Earlier this year, there was a lot of attention focused on the drop in Apple’s stock price and the impact on Berkshire Hathaway’s stock portfolio after CEO Tim Cook said in January the company lowered its revenue guidance for the first fiscal quarter of 2019, citing weakness in China and lower-than-expected iPhone sales.
At the time, it was estimated that Apple’s stock price drop had wiped out around $19 billion in market value for Berkshire’s stock portfolio.
Shares of Apple have pared much of those losses, though the stock is still off its all-time highs.
Assuming Berkshire’s position has remained unchanged, it’s now worth $47.68 billion based on Friday's closing price of $191.05. At the end of the third quarter, the position had been valued at over $56.99 billion.

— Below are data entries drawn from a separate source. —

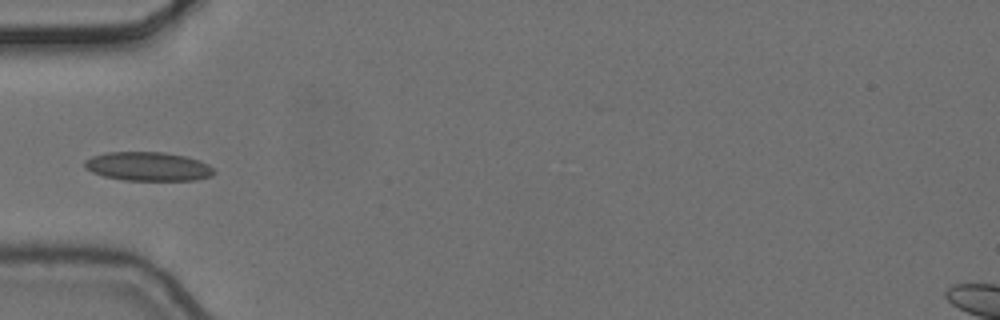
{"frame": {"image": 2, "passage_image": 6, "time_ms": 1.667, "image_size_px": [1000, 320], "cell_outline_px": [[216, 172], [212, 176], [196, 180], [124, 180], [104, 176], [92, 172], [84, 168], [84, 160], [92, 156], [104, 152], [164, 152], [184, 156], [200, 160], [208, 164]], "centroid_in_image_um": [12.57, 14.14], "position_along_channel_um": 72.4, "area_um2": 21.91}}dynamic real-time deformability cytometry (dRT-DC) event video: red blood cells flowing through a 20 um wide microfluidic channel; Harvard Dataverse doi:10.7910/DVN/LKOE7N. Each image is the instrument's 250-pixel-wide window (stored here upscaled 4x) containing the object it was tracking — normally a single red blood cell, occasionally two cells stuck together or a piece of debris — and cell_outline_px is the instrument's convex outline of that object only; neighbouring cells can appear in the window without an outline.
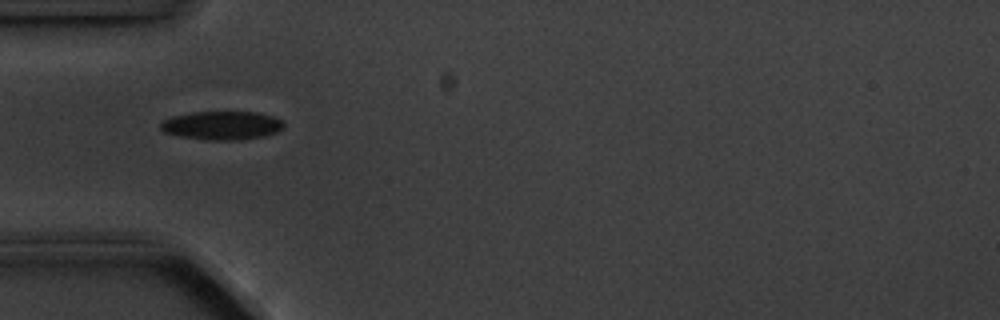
{"species": "common noctule bat (a hibernating species)", "species_latin": "Nyctalus noctula", "temperature_condition": "cold", "stored_images_in_passage": 5, "camera_frame_rate_fps": 3000, "um_per_image_px": 0.085, "animal": {"sex": "male", "body_mass_g": 20.1, "forearm_length_mm": 53.5}, "frame": {"image": 1, "passage_image": 5, "time_ms": 4.667, "image_size_px": [1000, 320], "cell_outline_px": [[284, 128], [276, 132], [264, 136], [236, 140], [212, 140], [180, 136], [164, 132], [160, 128], [160, 124], [164, 120], [172, 116], [192, 112], [256, 112], [272, 116], [280, 120], [284, 124]], "centroid_in_image_um": [18.86, 10.66], "position_along_channel_um": 66.1, "area_um2": 20.35}}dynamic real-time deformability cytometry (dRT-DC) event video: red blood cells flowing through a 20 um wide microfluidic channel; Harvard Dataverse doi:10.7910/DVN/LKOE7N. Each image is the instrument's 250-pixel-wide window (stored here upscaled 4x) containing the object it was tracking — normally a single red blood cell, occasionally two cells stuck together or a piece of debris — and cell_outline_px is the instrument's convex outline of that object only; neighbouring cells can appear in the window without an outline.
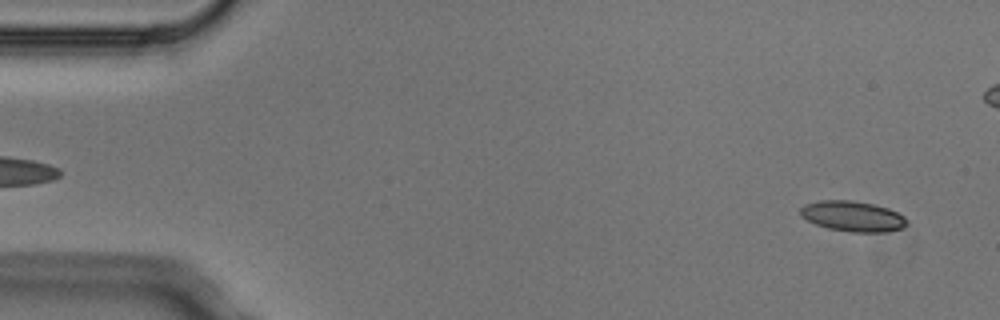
{"species": "Egyptian fruit bat (a non-hibernating species)", "species_latin": "Rousettus aegyptiacus", "temperature_condition": "cold", "stored_images_in_passage": 5, "camera_frame_rate_fps": 3000, "um_per_image_px": 0.085, "animal": {"sex": "male"}, "frame": {"image": 1, "passage_image": 1, "time_ms": 0.0, "image_size_px": [1000, 320], "cell_outline_px": [[908, 224], [900, 228], [888, 232], [852, 232], [828, 228], [816, 224], [800, 216], [800, 208], [804, 204], [820, 200], [852, 200], [872, 204], [888, 208], [904, 216], [908, 220]], "centroid_in_image_um": [72.47, 18.38], "position_along_channel_um": 12.5, "area_um2": 18.9}}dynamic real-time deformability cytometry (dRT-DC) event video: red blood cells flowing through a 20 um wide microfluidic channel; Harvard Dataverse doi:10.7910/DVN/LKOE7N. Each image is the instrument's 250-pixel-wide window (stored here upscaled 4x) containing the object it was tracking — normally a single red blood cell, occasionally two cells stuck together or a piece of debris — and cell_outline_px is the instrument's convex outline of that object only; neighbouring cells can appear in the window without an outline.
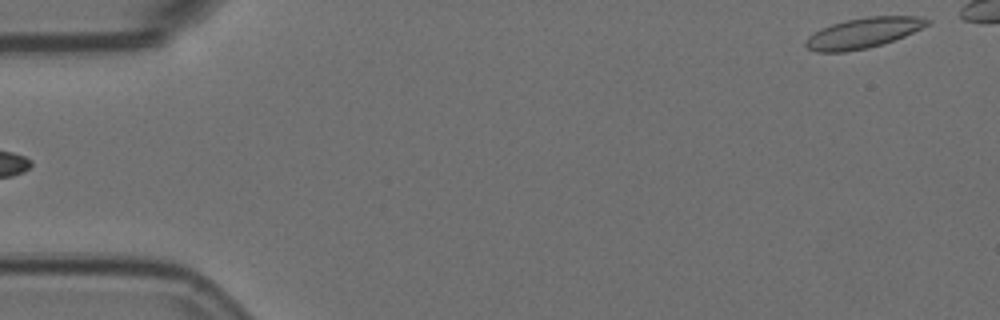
{"species": "Egyptian fruit bat (a non-hibernating species)", "species_latin": "Rousettus aegyptiacus", "temperature_condition": "room temperature", "stored_images_in_passage": 6, "segment_of_instrument_passage": [2, 2], "camera_frame_rate_fps": 3000, "um_per_image_px": 0.085, "animal": {"sex": "female"}, "frame": {"image": 1, "passage_image": 6, "time_ms": 1.667, "image_size_px": [1000, 320], "cell_outline_px": [[932, 24], [904, 36], [868, 48], [844, 52], [816, 52], [808, 48], [804, 44], [804, 40], [808, 36], [820, 28], [832, 24], [848, 20], [868, 16], [920, 16], [932, 20]], "centroid_in_image_um": [73.39, 2.79], "position_along_channel_um": 11.6, "area_um2": 21.56}}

For Buffett, Apple is a long-term investment.
“[If] you own the best auto dealership in town, the best brand and had somebody good running it, wouldn't drop by every day and say, how many people have come in today? Or, I think interest rates are going up a little, maybe it'll slow down our sales,” Buffett told Serwer. “No. You buy it knowing there's 365 days a year, and you're going to own it for 20 years. So that's 7,300 days. And things you're going to be different from day to day and year to year. You shouldn't buy it, [if] the day-to-day stuff is important.”
The 88-year-old has historically shied away from tech investments. The “Oracle of Omaha” has hinted, however, that his investment deputies — Ted Weschler and Todd Combs— were responsible for buying Apple.
Berkshire first invested in Apple during the first quarter of 2016 and continued to add to its position in subsequent quarters. Much of that buying was when Apple’s stock traded the lower $100s.